The Best Sitcoms of the 21st century so far: Toast of London (2012-?)

Just after he appeared in The IT Crowd but before he started appearing in TV’s What We Do In The Shadows, Matt Berry played jobbing actor Stephen Toast in this enjoyably zany Channel 4 sitcom written by Father Ted co-creator, Arthur Mathews and Berry himself. Although the third and most recent series ended in 2015, it is rumoured to be back soon.

Arrogant, humourless and vain, Stephen Toast is a man totally convinced of his own genius. Pompous, clearly lacking in any talent and totally out of touch (he has never heard of ten-pin-bowling or Benedict Cumberbatch), Toast is nevertheless unafraid to take any job going, a tendency which along with his perpetual womanising, often lands him in deep water.

The first series sees him constantly castigated for performing in the worst play in the world on a nightly basis. He also ends up working with a vicious director notorious for murdering uncooperative actors on set, appearing in a dubious film funded by a wealthy Arab businessman intent on destroying the Duke of Edinburgh, briefly being buried alive and very nearly being assassinated by musical star, Michael Ball after refusing to pay a gambling debt owed to Andrew Lloyd Webber.

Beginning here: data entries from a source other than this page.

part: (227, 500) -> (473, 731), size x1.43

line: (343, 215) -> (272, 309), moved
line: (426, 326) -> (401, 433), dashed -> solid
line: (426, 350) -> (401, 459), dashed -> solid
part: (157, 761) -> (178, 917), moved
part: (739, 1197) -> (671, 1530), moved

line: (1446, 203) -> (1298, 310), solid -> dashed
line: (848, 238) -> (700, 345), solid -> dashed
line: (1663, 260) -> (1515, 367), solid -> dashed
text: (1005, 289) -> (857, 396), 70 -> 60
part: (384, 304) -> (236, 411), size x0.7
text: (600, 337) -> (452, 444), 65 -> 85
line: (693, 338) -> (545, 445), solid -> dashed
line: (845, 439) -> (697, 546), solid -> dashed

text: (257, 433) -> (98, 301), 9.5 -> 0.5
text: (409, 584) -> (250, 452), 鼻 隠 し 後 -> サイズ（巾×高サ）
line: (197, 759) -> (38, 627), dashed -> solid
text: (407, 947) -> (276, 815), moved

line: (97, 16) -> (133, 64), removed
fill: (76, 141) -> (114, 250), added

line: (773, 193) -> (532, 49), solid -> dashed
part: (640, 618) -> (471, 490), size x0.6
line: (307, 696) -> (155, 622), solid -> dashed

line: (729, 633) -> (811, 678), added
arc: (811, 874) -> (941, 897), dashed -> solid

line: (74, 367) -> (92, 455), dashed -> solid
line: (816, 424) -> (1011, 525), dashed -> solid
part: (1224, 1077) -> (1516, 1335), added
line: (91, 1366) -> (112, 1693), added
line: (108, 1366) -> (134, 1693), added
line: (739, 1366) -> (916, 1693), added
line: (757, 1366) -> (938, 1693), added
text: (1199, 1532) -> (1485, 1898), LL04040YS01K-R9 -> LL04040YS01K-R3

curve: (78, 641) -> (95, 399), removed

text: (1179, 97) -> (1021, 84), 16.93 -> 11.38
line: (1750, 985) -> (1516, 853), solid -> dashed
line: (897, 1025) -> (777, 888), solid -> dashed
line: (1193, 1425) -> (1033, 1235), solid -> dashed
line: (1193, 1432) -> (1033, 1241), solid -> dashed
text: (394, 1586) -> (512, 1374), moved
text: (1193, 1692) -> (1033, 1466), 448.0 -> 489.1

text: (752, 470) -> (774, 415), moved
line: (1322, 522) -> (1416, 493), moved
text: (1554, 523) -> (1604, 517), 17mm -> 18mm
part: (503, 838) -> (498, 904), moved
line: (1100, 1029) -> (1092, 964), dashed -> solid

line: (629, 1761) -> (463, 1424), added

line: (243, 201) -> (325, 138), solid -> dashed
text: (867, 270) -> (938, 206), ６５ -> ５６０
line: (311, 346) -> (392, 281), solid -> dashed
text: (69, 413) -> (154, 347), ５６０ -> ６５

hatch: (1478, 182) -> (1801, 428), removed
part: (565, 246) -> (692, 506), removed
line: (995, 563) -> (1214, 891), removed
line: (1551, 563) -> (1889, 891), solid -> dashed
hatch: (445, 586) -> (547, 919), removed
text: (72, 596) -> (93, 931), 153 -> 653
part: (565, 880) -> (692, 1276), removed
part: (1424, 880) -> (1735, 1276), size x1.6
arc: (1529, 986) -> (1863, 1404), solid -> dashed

And then there are the voice overs. Like Berry himself, Toast is happy to lend his unique voice to all manner of commercial endeavours. These include, reading out the names of every place name in the UK for use on a sat-nav system, recording phrases to be used on a military submarine (including “fire the nuclear weapons!”), saying “YES!” over and over again with increased vigour for an unspecified reason and providing the dubbing for an all-male pornographic film. These sequences, always featuring the line, “Yes! I can hear you Clem Fandango!” usually occur at the start of each episode and are often the funniest bits in it.

Berry is great and is backed by a fine supporting cast. Doon Mackichan is excellent as Toast’s long suffering agent, Jane Plough (pronounced ‘pluff’) while Robert Bathhurst plays Ed, Toast’s amiable but perverted landlord, living off royalties and permanently wearing a dressing gown. That’s not to mention the impressive range of cameos (Brian Blessed, Jon Hamm, Amanda Donohoe), other rising comedy stars (Morgana Robinson, Tim Downie, Tracy-Ann Oberman) and Toast’s nemesis, Ray Purchase (Harry Peacock), whose wife Toast is openly shagging.

Toast of London is not a show afraid to deploy a silly name (Ken Suggestion, Jenny Spasm and Dinky Frinkbuster are just three) or to bend reality for it’s own purposes (does the Globe Theatre still exist? Is Toast old enough to have been an adult in 1969? Is Bob Monkhouse still alive and married to a zombie?). It is often very silly indeed, making Berry’s usually melancholy musical intervals somewhat out of place.

But otherwise, this is a first class performance.